Advice From the Experts

By Jeff Nazzaro

During the COVID-19 pandemic, the need for social distancing at American universities has accelerated a trend away from using standardized tests in college admissions. Analogously, you might say that SAT scores are to getting into college what working in a cubicle is to advancing your career—not always necessary these days. In fact, according to US News and World Report, while more than a thousand American universities made standardized tests optional as of Fall 2019; for Fall 2022, that number is up by more than 50 percent.

In California, the UC system has indicated it will no longer consider SAT or ACT scores as part of the admissions process or when doling out scholarships, while the CSU system has suspended their use of the tests for admissions through 2022.

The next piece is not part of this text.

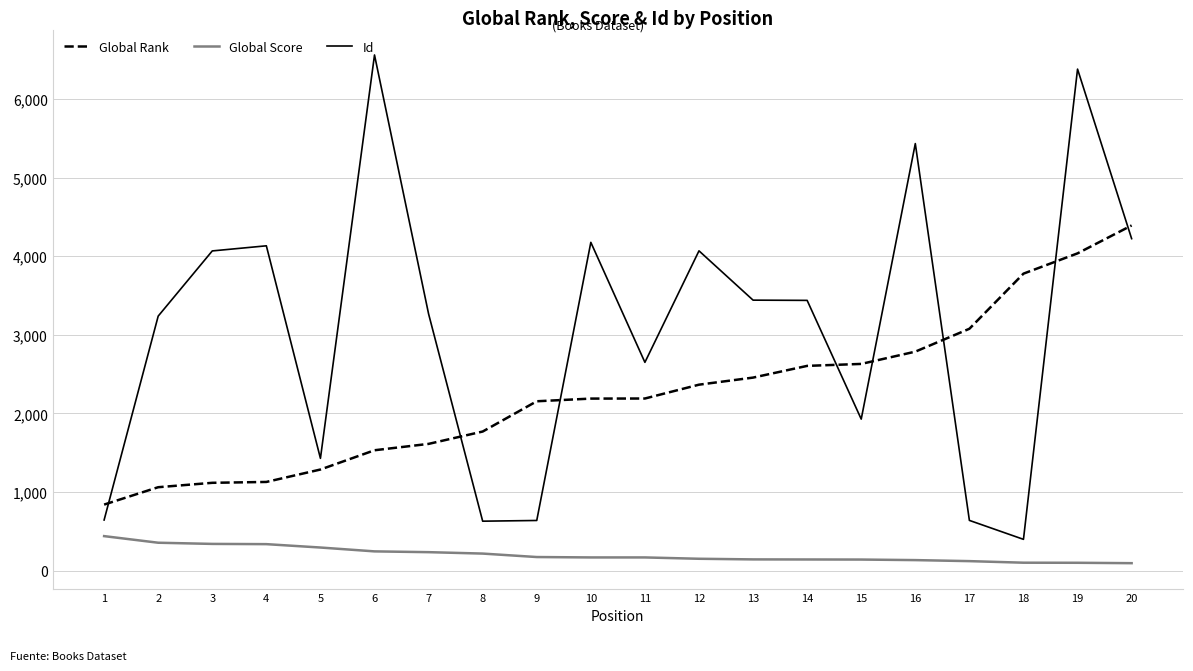

True or false: Id has a value of 2318 at 3.

False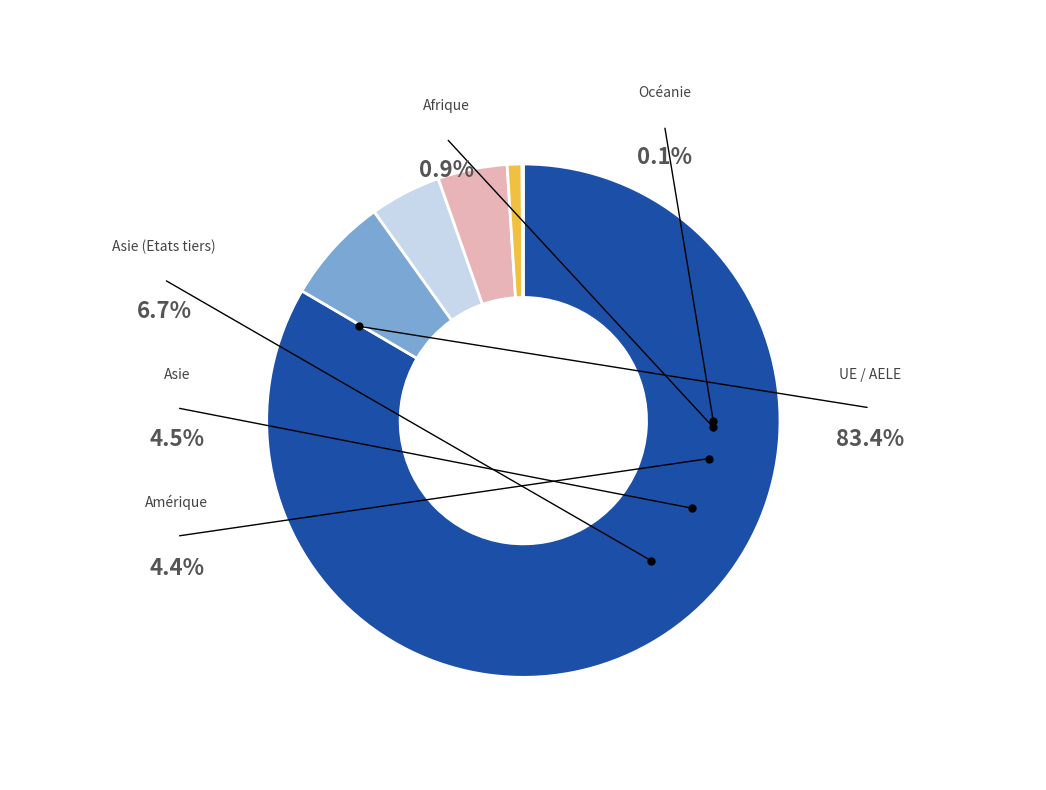

Approximately how many times larger is the value at Asie compared to Amérique?

1.0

“The UC system will no longer consider SAT or ACT scores…”

Elite private institutions in the state have responded to the challenges, as well. Stanford, emphasizing a holistic approach to admissions, has made standardized tests at least temporarily optional, insisting those who choose not to submit SAT or ACT scores will not be at a disadvantage, and Caltech has put a moratorium on admissions tests through the Fall 2023 semester.

Meanwhile, the in-the-field experts teaching in UCR University Extension’s College Admissions Counseling Professional Certificate program have stayed a step ahead of these still unfolding developments.

Heather Churney is a counselor at ASU Preparatory Academy in Arizona, a digital school that serves students all over the state--each with unique circumstances. She teaches The College Counseling Process, the lead course in UCR University Extension’s Professional Certificate program, for which she has integrated what she calls “COVID changes” into her lessons and discussion boards.

Instructor Heather Churney "integrated ‘COVID changes’ into her lessons…"

“It is really important for our students to understand how the landscape has changed and is changing,” said Heather, who noted that in addition to dramatically altered testing requirements, student transcripts now look different. “Each state, school, and district did what they wanted in 2020 and 2021, so in reviewing student transcripts, they look anything but traditional.”

For instance, Heather said, many of these student transcripts show whole semesters of courses taken pass/fail instead of for letter grades; some reveal otherwise straight A students whose grades suddenly tanked.

“Students were dealing with illness and housing uncertainty, financial uncertainty, caring for siblings; some got jobs during online learning to help their families. There is so much the transcript does not show,” Heather said. “Most colleges are allowing for explanations, and I have been assisting students with that.”

UCR University Extension instructor Tim Roty, who has worked as a counselor at private and public high schools over the past 16 years, believes the changes to college admissions are here to stay.

Veteran instructor Tim Roty "believes the changes to admissions are here to stay.”

“This new way of thinking is the logical step in removing a barrier in college admissions that will lead to major changes in the application process,” Tim said. “My prediction is that colleges will be test-optional and continue with a more holistic approach that doesn’t take test scores into account as much as they have in the past. I am excited to see colleges value a student’s life experience, rigor, and grades more than a three-hour test on a Saturday.”

Tim advises seniors applying to colleges to compile a list of appropriate schools, focusing on personal fit over selectivity and then strategizing about early action based on those schools. He says it’s important to take advantage of virtual visits to prospective universities and, especially with testing optional or not required, to give serious attention to application essays and short answer sections.

In addition to teaching in UCR University Extension’s program, Christine Di Benedetto is a high school counselor in the public sector where she develops four- and six-year plans for middle- and high-school students. She recognizes the impact the pandemic has had on admissions and how it has complicated an already difficult process for students.

Instructor Christine Di Benedetto "recognizes how the pandemic has complicated an already difficult process…”

“More and more colleges are choosing test-optional, which is providing greater opportunity for some students, especially when social justice demands are also pushing for systemic change across higher education,” Christine said. “With that said, the message is still clear that if you have the same qualifications as another student, then test scores can be the tie breaker for admission.”

Heather likens “test-optional” to the UC system making a third year of a foreign language in high school optional. “Optional means do it,” she said. “My advice to students: If you are able to take it, take it!”